Ce qui fut dit fut fait. Alors, le Forgeron devint bien triste, car il aimait sa femme de tout son cœur.

Le grillon, le rat, et la Mère des Puces le consolaient.

— « Bon courage. Forgeron. Nous ne t’abandonnerons pas. »

En effet, une heure avant le coucher, les trois bestioles attendaient, cachées sous le coussin du lit de la Princesse Triste-Mine.

Les mariés se mirent au lit.

Aussitôt, le grillon et la Mère des Puces sautèrent sur le mari, pour le tourmenter et le mordre jusqu’au sang. Il criait et sautait, comme un possédé du Diable. À force de se démener, le pauvre homme épuisé finit par retomber comme une masse. Alors, le rat sauta sous son nez, et se mit à péter et à vesser tant qu’il put.

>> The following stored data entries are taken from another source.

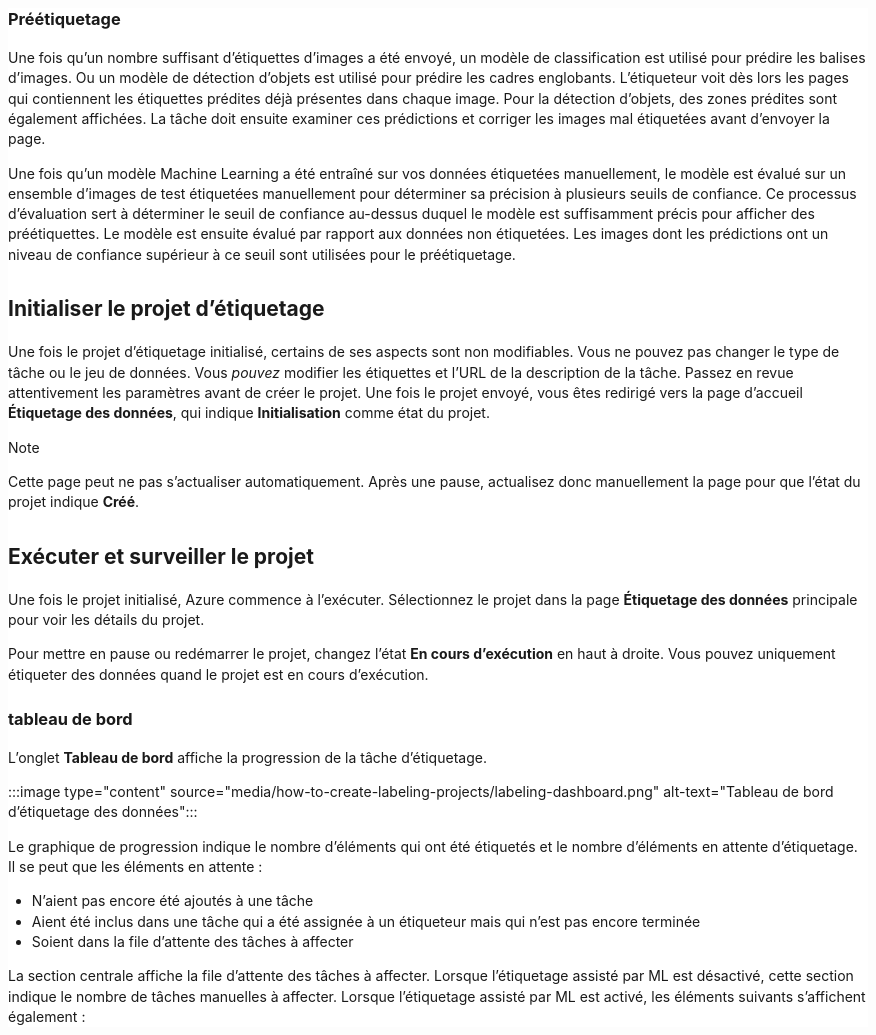### <a name="prelabeling"></a>Préétiquetage

Une fois qu’un nombre suffisant d’étiquettes d’images a été envoyé, un modèle de classification est utilisé pour prédire les balises d’images. Ou un modèle de détection d’objets est utilisé pour prédire les cadres englobants. L’étiqueteur voit dès lors les pages qui contiennent les étiquettes prédites déjà présentes dans chaque image. Pour la détection d’objets, des zones prédites sont également affichées. La tâche doit ensuite examiner ces prédictions et corriger les images mal étiquetées avant d’envoyer la page.  

Une fois qu’un modèle Machine Learning a été entraîné sur vos données étiquetées manuellement, le modèle est évalué sur un ensemble d’images de test étiquetées manuellement pour déterminer sa précision à plusieurs seuils de confiance. Ce processus d’évaluation sert à déterminer le seuil de confiance au-dessus duquel le modèle est suffisamment précis pour afficher des préétiquettes. Le modèle est ensuite évalué par rapport aux données non étiquetées. Les images dont les prédictions ont un niveau de confiance supérieur à ce seuil sont utilisées pour le préétiquetage.

## <a name="initialize-the-labeling-project"></a>Initialiser le projet d’étiquetage

Une fois le projet d’étiquetage initialisé, certains de ses aspects sont non modifiables. Vous ne pouvez pas changer le type de tâche ou le jeu de données. Vous *pouvez* modifier les étiquettes et l’URL de la description de la tâche. Passez en revue attentivement les paramètres avant de créer le projet. Une fois le projet envoyé, vous êtes redirigé vers la page d’accueil **Étiquetage des données**, qui indique **Initialisation** comme état du projet.

> [!NOTE]
> Cette page peut ne pas s’actualiser automatiquement. Après une pause, actualisez donc manuellement la page pour que l’état du projet indique **Créé**.

## <a name="run-and-monitor-the-project"></a>Exécuter et surveiller le projet
Une fois le projet initialisé, Azure commence à l’exécuter. Sélectionnez le projet dans la page **Étiquetage des données** principale pour voir les détails du projet.

Pour mettre en pause ou redémarrer le projet, changez l’état **En cours d’exécution** en haut à droite. Vous pouvez uniquement étiqueter des données quand le projet est en cours d’exécution.

### <a name="dashboard"></a>tableau de bord

L’onglet **Tableau de bord** affiche la progression de la tâche d’étiquetage.

:::image type="content" source="media/how-to-create-labeling-projects/labeling-dashboard.png" alt-text="Tableau de bord d’étiquetage des données":::

Le graphique de progression indique le nombre d’éléments qui ont été étiquetés et le nombre d’éléments en attente d’étiquetage.  Il se peut que les éléments en attente :

* N’aient pas encore été ajoutés à une tâche
* Aient été inclus dans une tâche qui a été assignée à un étiqueteur mais qui n’est pas encore terminée 
* Soient dans la file d’attente des tâches à affecter

La section centrale affiche la file d’attente des tâches à affecter. Lorsque l’étiquetage assisté par ML est désactivé, cette section indique le nombre de tâches manuelles à affecter. Lorsque l’étiquetage assisté par ML est activé, les éléments suivants s’affichent également :
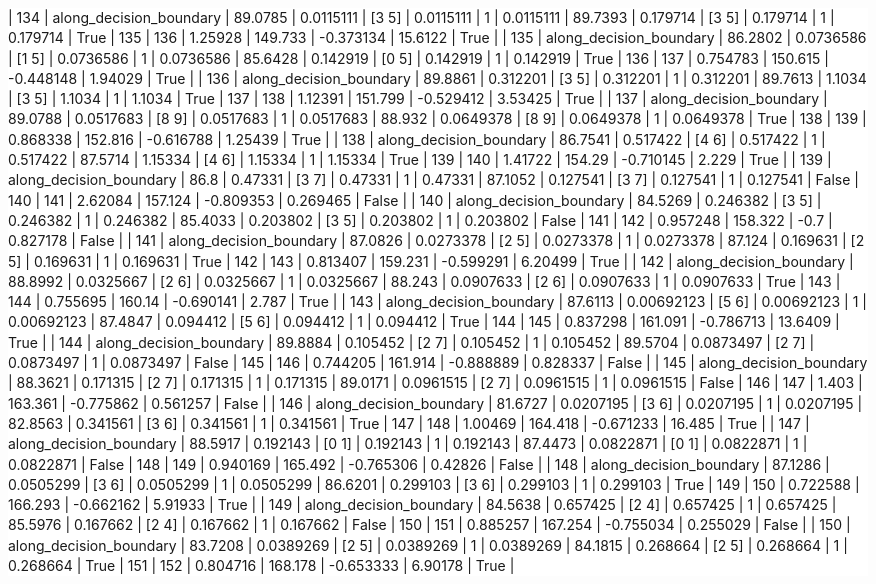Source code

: | 134 | along_decision_boundary |     89.0785 | 0.0115111   | [3 5]    |   0.0115111   |      1 | 0.0115111   |      89.7393 | 0.179714    | [3 5]     |    0.179714    |       1 | 0.179714    | True      |    135 |             136 |                1.25928  |              149.733   | -0.373134   |     15.6122      | True            |
| 135 | along_decision_boundary |     86.2802 | 0.0736586   | [1 5]    |   0.0736586   |      1 | 0.0736586   |      85.6428 | 0.142919    | [0 5]     |    0.142919    |       1 | 0.142919    | True      |    136 |             137 |                0.754783 |              150.615   | -0.448148   |      1.94029     | True            |
| 136 | along_decision_boundary |     89.8861 | 0.312201    | [3 5]    |   0.312201    |      1 | 0.312201    |      89.7613 | 1.1034      | [3 5]     |    1.1034      |       1 | 1.1034      | True      |    137 |             138 |                1.12391  |              151.799   | -0.529412   |      3.53425     | True            |
| 137 | along_decision_boundary |     89.0788 | 0.0517683   | [8 9]    |   0.0517683   |      1 | 0.0517683   |      88.932  | 0.0649378   | [8 9]     |    0.0649378   |       1 | 0.0649378   | True      |    138 |             139 |                0.868338 |              152.816   | -0.616788   |      1.25439     | True            |
| 138 | along_decision_boundary |     86.7541 | 0.517422    | [4 6]    |   0.517422    |      1 | 0.517422    |      87.5714 | 1.15334     | [4 6]     |    1.15334     |       1 | 1.15334     | True      |    139 |             140 |                1.41722  |              154.29    | -0.710145   |      2.229       | True            |
| 139 | along_decision_boundary |     86.8    | 0.47331     | [3 7]    |   0.47331     |      1 | 0.47331     |      87.1052 | 0.127541    | [3 7]     |    0.127541    |       1 | 0.127541    | False     |    140 |             141 |                2.62084  |              157.124   | -0.809353   |      0.269465    | False           |
| 140 | along_decision_boundary |     84.5269 | 0.246382    | [3 5]    |   0.246382    |      1 | 0.246382    |      85.4033 | 0.203802    | [3 5]     |    0.203802    |       1 | 0.203802    | False     |    141 |             142 |                0.957248 |              158.322   | -0.7        |      0.827178    | False           |
| 141 | along_decision_boundary |     87.0826 | 0.0273378   | [2 5]    |   0.0273378   |      1 | 0.0273378   |      87.124  | 0.169631    | [2 5]     |    0.169631    |       1 | 0.169631    | True      |    142 |             143 |                0.813407 |              159.231   | -0.599291   |      6.20499     | True            |
| 142 | along_decision_boundary |     88.8992 | 0.0325667   | [2 6]    |   0.0325667   |      1 | 0.0325667   |      88.243  | 0.0907633   | [2 6]     |    0.0907633   |       1 | 0.0907633   | True      |    143 |             144 |                0.755695 |              160.14    | -0.690141   |      2.787       | True            |
| 143 | along_decision_boundary |     87.6113 | 0.00692123  | [5 6]    |   0.00692123  |      1 | 0.00692123  |      87.4847 | 0.094412    | [5 6]     |    0.094412    |       1 | 0.094412    | True      |    144 |             145 |                0.837298 |              161.091   | -0.786713   |     13.6409      | True            |
| 144 | along_decision_boundary |     89.8884 | 0.105452    | [2 7]    |   0.105452    |      1 | 0.105452    |      89.5704 | 0.0873497   | [2 7]     |    0.0873497   |       1 | 0.0873497   | False     |    145 |             146 |                0.744205 |              161.914   | -0.888889   |      0.828337    | False           |
| 145 | along_decision_boundary |     88.3621 | 0.171315    | [2 7]    |   0.171315    |      1 | 0.171315    |      89.0171 | 0.0961515   | [2 7]     |    0.0961515   |       1 | 0.0961515   | False     |    146 |             147 |                1.403    |              163.361   | -0.775862   |      0.561257    | False           |
| 146 | along_decision_boundary |     81.6727 | 0.0207195   | [3 6]    |   0.0207195   |      1 | 0.0207195   |      82.8563 | 0.341561    | [3 6]     |    0.341561    |       1 | 0.341561    | True      |    147 |             148 |                1.00469  |              164.418   | -0.671233   |     16.485       | True            |
| 147 | along_decision_boundary |     88.5917 | 0.192143    | [0 1]    |   0.192143    |      1 | 0.192143    |      87.4473 | 0.0822871   | [0 1]     |    0.0822871   |       1 | 0.0822871   | False     |    148 |             149 |                0.940169 |              165.492   | -0.765306   |      0.42826     | False           |
| 148 | along_decision_boundary |     87.1286 | 0.0505299   | [3 6]    |   0.0505299   |      1 | 0.0505299   |      86.6201 | 0.299103    | [3 6]     |    0.299103    |       1 | 0.299103    | True      |    149 |             150 |                0.722588 |              166.293   | -0.662162   |      5.91933     | True            |
| 149 | along_decision_boundary |     84.5638 | 0.657425    | [2 4]    |   0.657425    |      1 | 0.657425    |      85.5976 | 0.167662    | [2 4]     |    0.167662    |       1 | 0.167662    | False     |    150 |             151 |                0.885257 |              167.254   | -0.755034   |      0.255029    | False           |
| 150 | along_decision_boundary |     83.7208 | 0.0389269   | [2 5]    |   0.0389269   |      1 | 0.0389269   |      84.1815 | 0.268664    | [2 5]     |    0.268664    |       1 | 0.268664    | True      |    151 |             152 |                0.804716 |              168.178   | -0.653333   |      6.90178     | True            |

— « Pan ! pan ! pan ! Ft ! ft ! ft ! »

Pets et vesses empestaient le tabac dont le rat avait coutume de se nourrir. À cette odeur, le mari s’endormit comme une souche.

Le lendemain, comme il ronflait toujours, Henri IV entra dans la chambre de la Princesse Triste-Mine.

— « Eh bien ! ma fille, comment as-tu passé la première nuit de tes noces ?

— Mon père, ne m’en parlez pas. Regardez plutôt ce rien qui vaille. Je préfère encore le Forgeron.

— Ma fille, tu auras contentement. Ton second mariage, je le romps. Ce matin même, tu épouseras de nouveau ton premier mari. »

Ce qui fut dit fut fait. La nuit venue, le Forgeron prouva qu’il n’était pas un chapon[4].

  1. Chef-lieu d’arrondissement du département de Lot-et-Garonne. On sait que Henri IV, alors qu’il n’était encore que roi de Navarre, tenait généralement sa petite cour à Nérac.
  2. En Gascogne, beaucoup de forgerons travaillent en même temps comme maréchaux-ferrants.
  3. Chef-lieu de canton du département de Lot-et-Garonne.
  4. Dicté par feu Aristide Tessier, de Sainte-Bazeille, qui avait recueilli à Tombebeuf (Lot-et-Garonne) ce conte, dont le fond est encore très populaire dans la Gascogne et l’Agenais.